┌──

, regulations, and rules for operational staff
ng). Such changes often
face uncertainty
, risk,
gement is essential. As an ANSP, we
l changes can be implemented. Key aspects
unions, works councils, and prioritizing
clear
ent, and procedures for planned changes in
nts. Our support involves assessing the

└──

## What you are asked to do
Review the preceding data and report every line that includes the string "changes".

## Exercise output
ng). Such changes often
l changes can be implemented. Key aspects
ent, and procedures for planned changes in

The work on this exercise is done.